:: Data shown

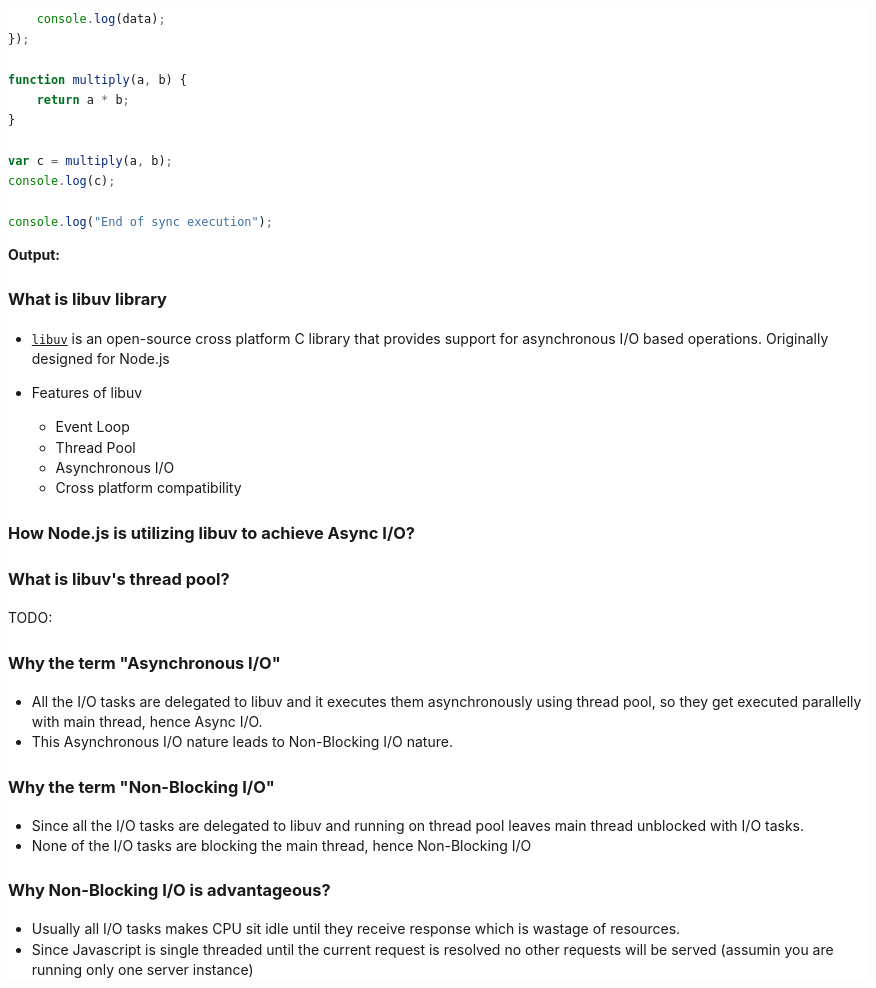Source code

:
 ```js
    console.log(data);
});

function multiply(a, b) {
    return a * b;
}

var c = multiply(a, b);
console.log(c);

console.log("End of sync execution");
```

**Output:**




### What is libuv library

-   [`libuv`](https://libuv.org/) is an open-source cross platform C library that provides support for asynchronous I/O based operations. Originally designed for Node.js
-   Features of libuv

    -   Event Loop
    -   Thread Pool
    -   Asynchronous I/O
    -   Cross platform compatibility

### How Node.js is utilizing libuv to achieve Async I/O?

### What is libuv's thread pool?

TODO:

### Why the term "Asynchronous I/O"

-   All the I/O tasks are delegated to libuv and it executes them asynchronously using thread pool, so they get executed parallelly with main thread, hence Async I/O.
-   This Asynchronous I/O nature leads to Non-Blocking I/O nature.

### Why the term "Non-Blocking I/O"

-   Since all the I/O tasks are delegated to libuv and running on thread pool leaves main thread unblocked with I/O tasks.
-   None of the I/O tasks are blocking the main thread, hence Non-Blocking I/O

### Why Non-Blocking I/O is advantageous?

-   Usually all I/O tasks makes CPU sit idle until they receive response which is wastage of resources.
-   Since Javascript is single threaded until the current request is resolved no other requests will be served (assumin you are running only one server instance)
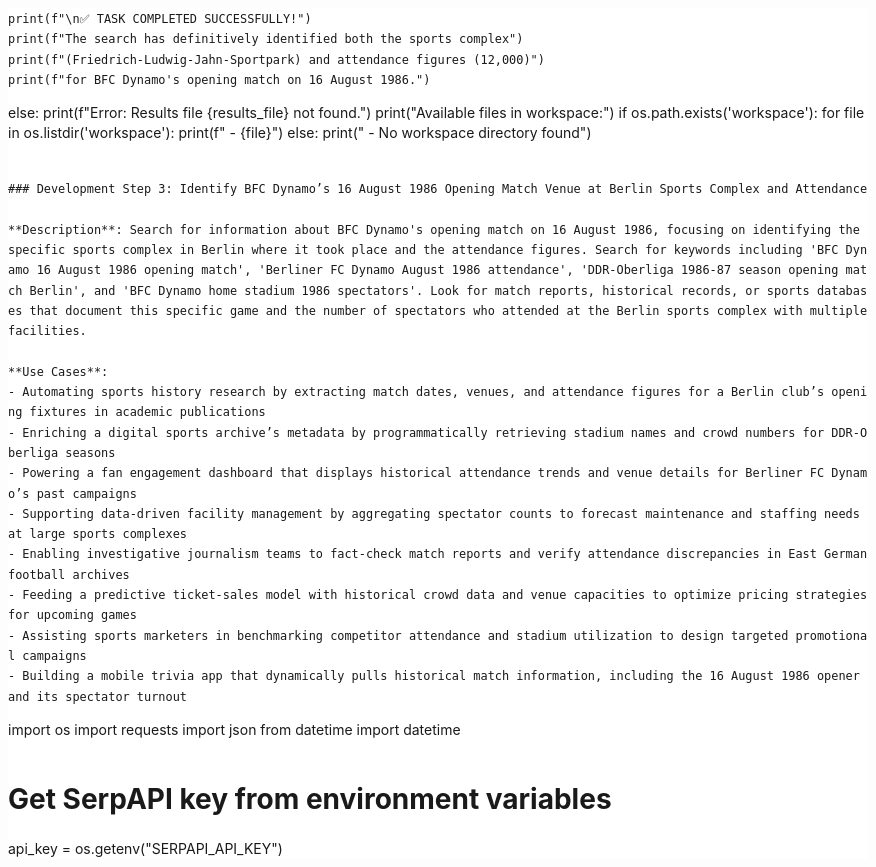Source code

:     print(f"\n✅ TASK COMPLETED SUCCESSFULLY!")
    print(f"The search has definitively identified both the sports complex")
    print(f"(Friedrich-Ludwig-Jahn-Sportpark) and attendance figures (12,000)")
    print(f"for BFC Dynamo's opening match on 16 August 1986.")
    
else:
    print(f"Error: Results file {results_file} not found.")
    print("Available files in workspace:")
    if os.path.exists('workspace'):
        for file in os.listdir('workspace'):
            print(f"  - {file}")
    else:
        print("  - No workspace directory found")
```

### Development Step 3: Identify BFC Dynamo’s 16 August 1986 Opening Match Venue at Berlin Sports Complex and Attendance

**Description**: Search for information about BFC Dynamo's opening match on 16 August 1986, focusing on identifying the specific sports complex in Berlin where it took place and the attendance figures. Search for keywords including 'BFC Dynamo 16 August 1986 opening match', 'Berliner FC Dynamo August 1986 attendance', 'DDR-Oberliga 1986-87 season opening match Berlin', and 'BFC Dynamo home stadium 1986 spectators'. Look for match reports, historical records, or sports databases that document this specific game and the number of spectators who attended at the Berlin sports complex with multiple facilities.

**Use Cases**:
- Automating sports history research by extracting match dates, venues, and attendance figures for a Berlin club’s opening fixtures in academic publications
- Enriching a digital sports archive’s metadata by programmatically retrieving stadium names and crowd numbers for DDR-Oberliga seasons
- Powering a fan engagement dashboard that displays historical attendance trends and venue details for Berliner FC Dynamo’s past campaigns
- Supporting data-driven facility management by aggregating spectator counts to forecast maintenance and staffing needs at large sports complexes
- Enabling investigative journalism teams to fact-check match reports and verify attendance discrepancies in East German football archives
- Feeding a predictive ticket-sales model with historical crowd data and venue capacities to optimize pricing strategies for upcoming games
- Assisting sports marketers in benchmarking competitor attendance and stadium utilization to design targeted promotional campaigns
- Building a mobile trivia app that dynamically pulls historical match information, including the 16 August 1986 opener and its spectator turnout

```
import os
import requests
import json
from datetime import datetime

# Get SerpAPI key from environment variables
api_key = os.getenv("SERPAPI_API_KEY")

::::

How to complete this task
Retype only this portion of the data above: the line containing "Cross platform compatibility", the line containing "hence Async I/O.", and all lines between them, exactly.

Exercise response
    -   Cross platform compatibility

### How Node.js is utilizing libuv to achieve Async I/O?

### What is libuv's thread pool?

TODO:

### Why the term "Asynchronous I/O"

-   All the I/O tasks are delegated to libuv and it executes them asynchronously using thread pool, so they get executed parallelly with main thread, hence Async I/O.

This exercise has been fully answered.